▸ **To do**:
Lay out the entries below as a Markdown table with the columns Row and Line, one nonblank line per row. Leave the pictures out.

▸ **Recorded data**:
+ + +
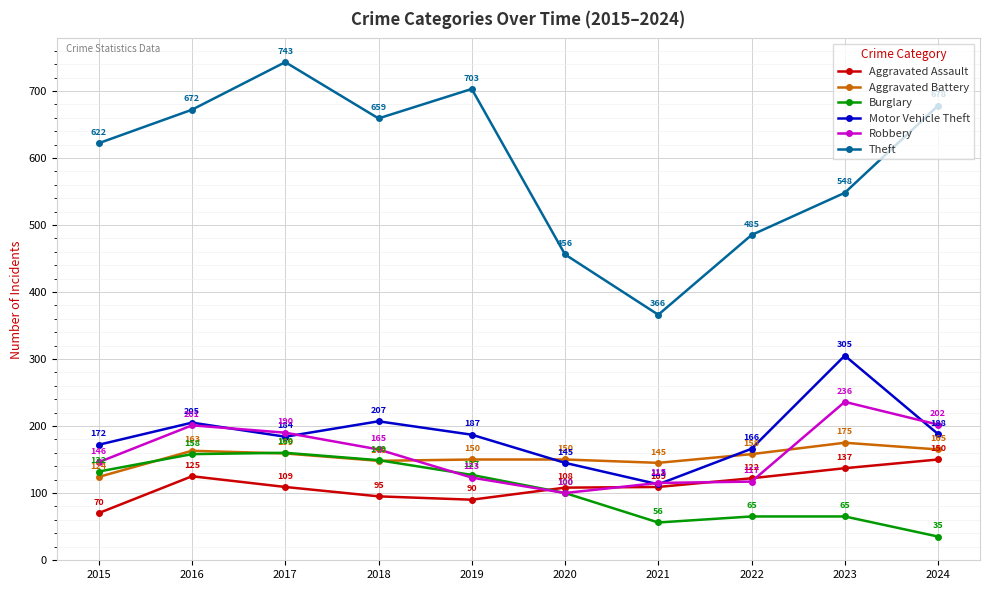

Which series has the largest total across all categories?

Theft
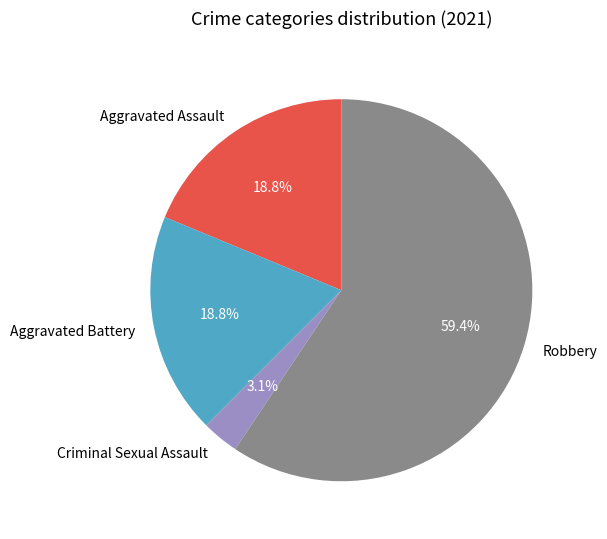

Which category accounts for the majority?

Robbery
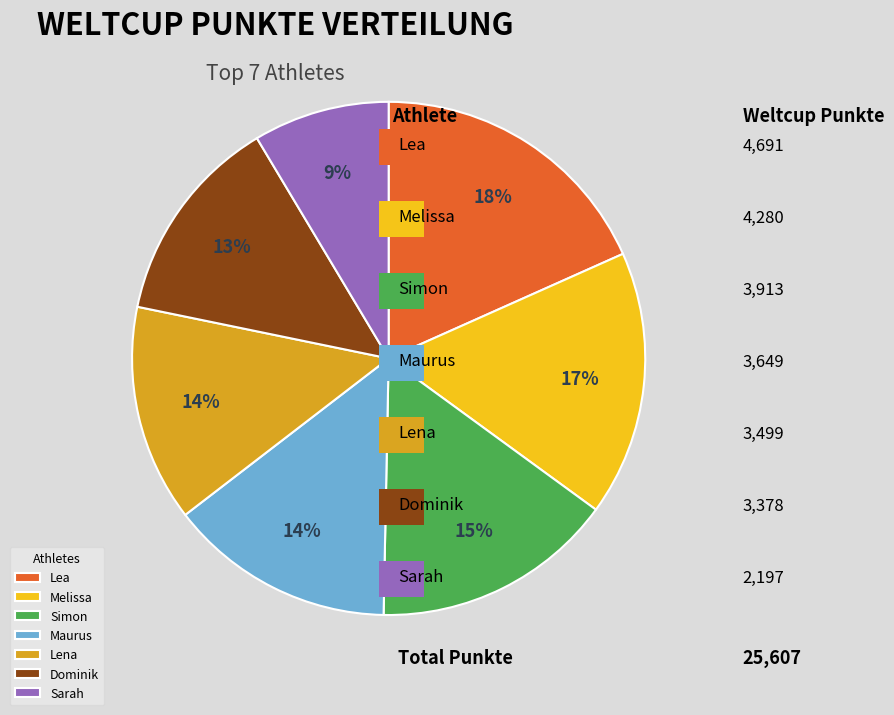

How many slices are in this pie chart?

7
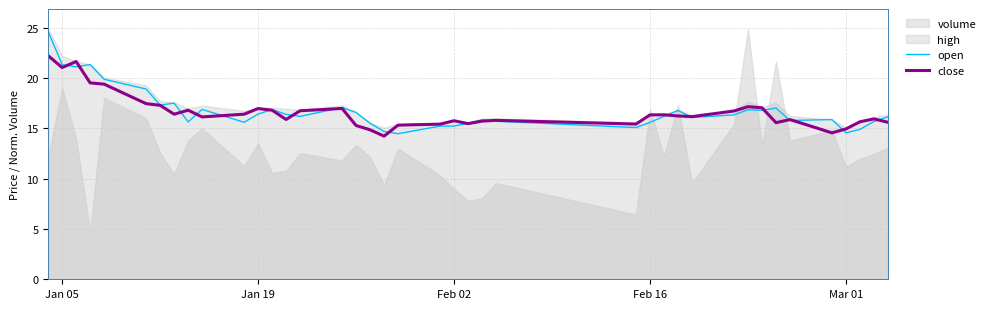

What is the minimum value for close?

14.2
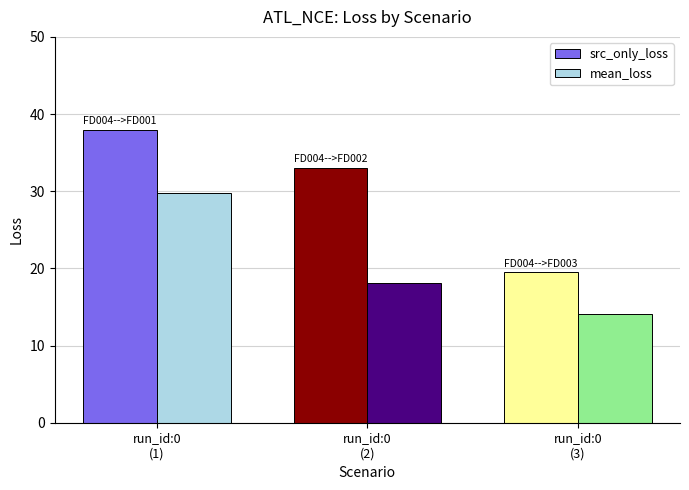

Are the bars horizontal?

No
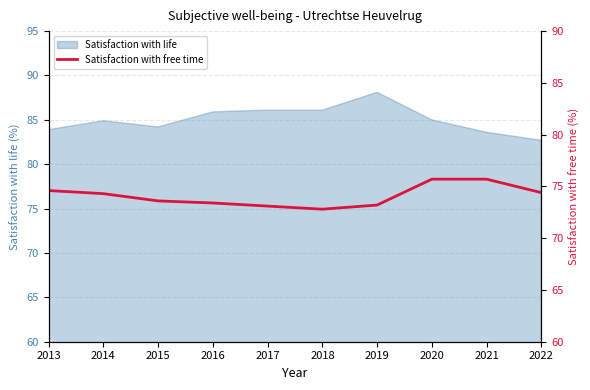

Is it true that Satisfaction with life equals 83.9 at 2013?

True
+ + +
▸ **Response below**:
| Row | Line |
|---|---|
| 1 | Which series has the largest total across all categories? |
| 2 | Theft |
| 3 | Which category accounts for the majority? |
| 4 | Robbery |
| 5 | How many slices are in this pie chart? |
| 6 | 7 |
| 7 | What is the minimum value for close? |
| 8 | 14.2 |
| 9 | Are the bars horizontal? |
| 10 | No |
| 11 | Is it true that Satisfaction with life equals 83.9 at 2013? |
| 12 | True |